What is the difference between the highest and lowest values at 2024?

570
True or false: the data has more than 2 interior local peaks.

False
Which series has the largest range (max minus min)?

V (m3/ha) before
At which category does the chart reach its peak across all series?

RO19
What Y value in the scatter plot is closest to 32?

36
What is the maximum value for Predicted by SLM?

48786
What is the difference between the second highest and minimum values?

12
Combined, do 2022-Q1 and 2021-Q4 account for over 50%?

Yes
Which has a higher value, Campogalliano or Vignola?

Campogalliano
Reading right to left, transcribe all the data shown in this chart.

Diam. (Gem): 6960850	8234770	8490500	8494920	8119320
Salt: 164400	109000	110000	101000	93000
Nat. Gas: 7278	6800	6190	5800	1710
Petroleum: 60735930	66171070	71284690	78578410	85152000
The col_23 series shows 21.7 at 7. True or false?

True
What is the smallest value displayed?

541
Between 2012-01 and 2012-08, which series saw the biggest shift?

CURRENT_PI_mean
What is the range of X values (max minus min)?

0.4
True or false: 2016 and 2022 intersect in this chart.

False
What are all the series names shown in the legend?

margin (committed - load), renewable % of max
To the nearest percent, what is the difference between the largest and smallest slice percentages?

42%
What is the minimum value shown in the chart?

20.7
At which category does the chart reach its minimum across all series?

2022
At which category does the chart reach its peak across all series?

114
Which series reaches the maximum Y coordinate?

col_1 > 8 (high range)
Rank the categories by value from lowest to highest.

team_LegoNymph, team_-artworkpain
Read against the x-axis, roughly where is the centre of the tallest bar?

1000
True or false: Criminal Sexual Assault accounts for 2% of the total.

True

********

Return all of the records above, copying each line unchanged and keeping the original order.

What is the difference between the highest and lowest values at 2024?

570
True or false: the data has more than 2 interior local peaks.

False
Which series has the largest range (max minus min)?

V (m3/ha) before
At which category does the chart reach its peak across all series?

RO19
What Y value in the scatter plot is closest to 32?

36
What is the maximum value for Predicted by SLM?

48786
What is the difference between the second highest and minimum values?

12
Combined, do 2022-Q1 and 2021-Q4 account for over 50%?

Yes
Which has a higher value, Campogalliano or Vignola?

Campogalliano
Reading right to left, transcribe all the data shown in this chart.

Diam. (Gem): 6960850	8234770	8490500	8494920	8119320
Salt: 164400	109000	110000	101000	93000
Nat. Gas: 7278	6800	6190	5800	1710
Petroleum: 60735930	66171070	71284690	78578410	85152000
The col_23 series shows 21.7 at 7. True or false?

True
What is the smallest value displayed?

541
Between 2012-01 and 2012-08, which series saw the biggest shift?

CURRENT_PI_mean
What is the range of X values (max minus min)?

0.4
True or false: 2016 and 2022 intersect in this chart.

False
What are all the series names shown in the legend?

margin (committed - load), renewable % of max
To the nearest percent, what is the difference between the largest and smallest slice percentages?

42%
What is the minimum value shown in the chart?

20.7
At which category does the chart reach its minimum across all series?

2022
At which category does the chart reach its peak across all series?

114
Which series reaches the maximum Y coordinate?

col_1 > 8 (high range)
Rank the categories by value from lowest to highest.

team_LegoNymph, team_-artworkpain
Read against the x-axis, roughly where is the centre of the tallest bar?

1000
True or false: Criminal Sexual Assault accounts for 2% of the total.

True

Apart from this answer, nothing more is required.